_Recorded information_
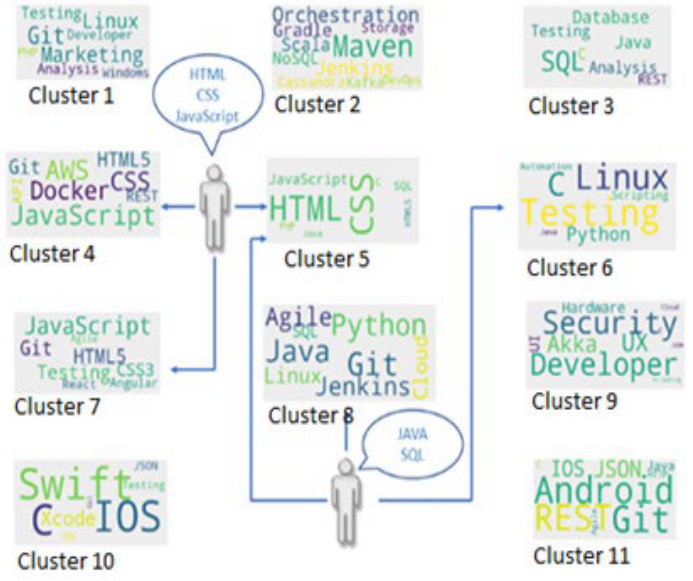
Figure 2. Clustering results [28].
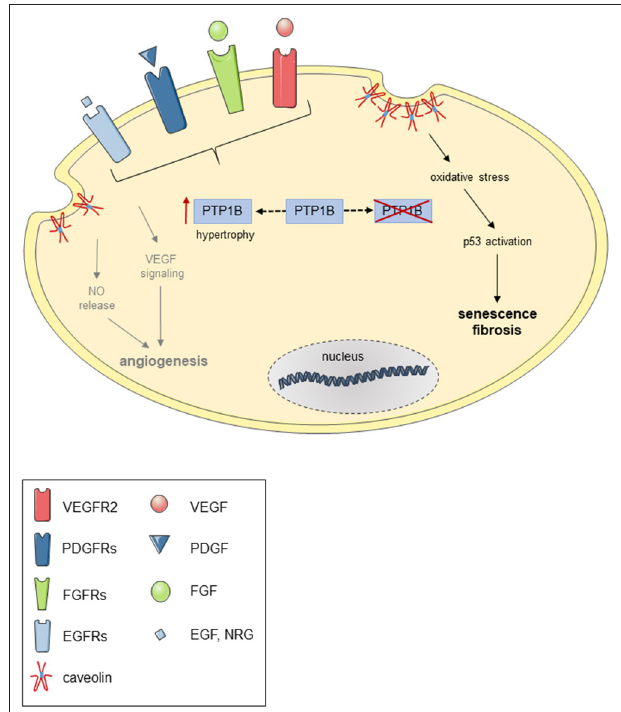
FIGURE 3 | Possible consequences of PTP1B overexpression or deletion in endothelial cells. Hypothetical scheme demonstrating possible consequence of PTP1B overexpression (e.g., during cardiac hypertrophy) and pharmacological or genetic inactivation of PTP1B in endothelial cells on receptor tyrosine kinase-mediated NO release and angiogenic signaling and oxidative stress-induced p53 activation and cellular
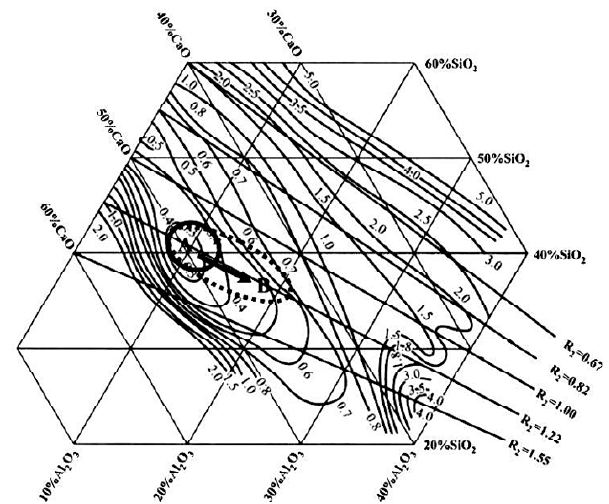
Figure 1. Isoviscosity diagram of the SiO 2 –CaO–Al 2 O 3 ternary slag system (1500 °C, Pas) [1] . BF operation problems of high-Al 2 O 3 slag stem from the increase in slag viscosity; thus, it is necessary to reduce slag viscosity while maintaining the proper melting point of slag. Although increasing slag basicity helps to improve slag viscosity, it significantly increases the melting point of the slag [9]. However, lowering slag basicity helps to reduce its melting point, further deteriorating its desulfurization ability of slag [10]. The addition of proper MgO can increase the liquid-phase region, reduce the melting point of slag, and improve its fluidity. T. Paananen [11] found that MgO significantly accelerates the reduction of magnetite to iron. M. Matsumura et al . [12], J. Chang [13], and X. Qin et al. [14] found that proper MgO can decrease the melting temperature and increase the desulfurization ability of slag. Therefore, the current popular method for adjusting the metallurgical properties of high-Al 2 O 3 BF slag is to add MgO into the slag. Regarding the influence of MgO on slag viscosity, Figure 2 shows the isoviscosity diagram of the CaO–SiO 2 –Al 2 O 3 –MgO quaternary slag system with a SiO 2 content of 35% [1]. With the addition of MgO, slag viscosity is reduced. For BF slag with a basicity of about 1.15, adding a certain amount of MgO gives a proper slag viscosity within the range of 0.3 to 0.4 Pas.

_Directions for this task_
Without the pictures, write out every line above exactly as it appears.

_Solution_
Figure 2. Clustering results [28].
FIGURE 3 | Possible consequences of PTP1B overexpression or deletion in endothelial cells. Hypothetical scheme demonstrating possible consequence of PTP1B overexpression (e.g., during cardiac hypertrophy) and pharmacological or genetic inactivation of PTP1B in endothelial cells on receptor tyrosine kinase-mediated NO release and angiogenic signaling and oxidative stress-induced p53 activation and cellular
Figure 1. Isoviscosity diagram of the SiO 2 –CaO–Al 2 O 3 ternary slag system (1500 °C, Pas) [1] . BF operation problems of high-Al 2 O 3 slag stem from the increase in slag viscosity; thus, it is necessary to reduce slag viscosity while maintaining the proper melting point of slag. Although increasing slag basicity helps to improve slag viscosity, it significantly increases the melting point of the slag [9]. However, lowering slag basicity helps to reduce its melting point, further deteriorating its desulfurization ability of slag [10]. The addition of proper MgO can increase the liquid-phase region, reduce the melting point of slag, and improve its fluidity. T. Paananen [11] found that MgO significantly accelerates the reduction of magnetite to iron. M. Matsumura et al . [12], J. Chang [13], and X. Qin et al. [14] found that proper MgO can decrease the melting temperature and increase the desulfurization ability of slag. Therefore, the current popular method for adjusting the metallurgical properties of high-Al 2 O 3 BF slag is to add MgO into the slag. Regarding the influence of MgO on slag viscosity, Figure 2 shows the isoviscosity diagram of the CaO–SiO 2 –Al 2 O 3 –MgO quaternary slag system with a SiO 2 content of 35% [1]. With the addition of MgO, slag viscosity is reduced. For BF slag with a basicity of about 1.15, adding a certain amount of MgO gives a proper slag viscosity within the range of 0.3 to 0.4 Pas.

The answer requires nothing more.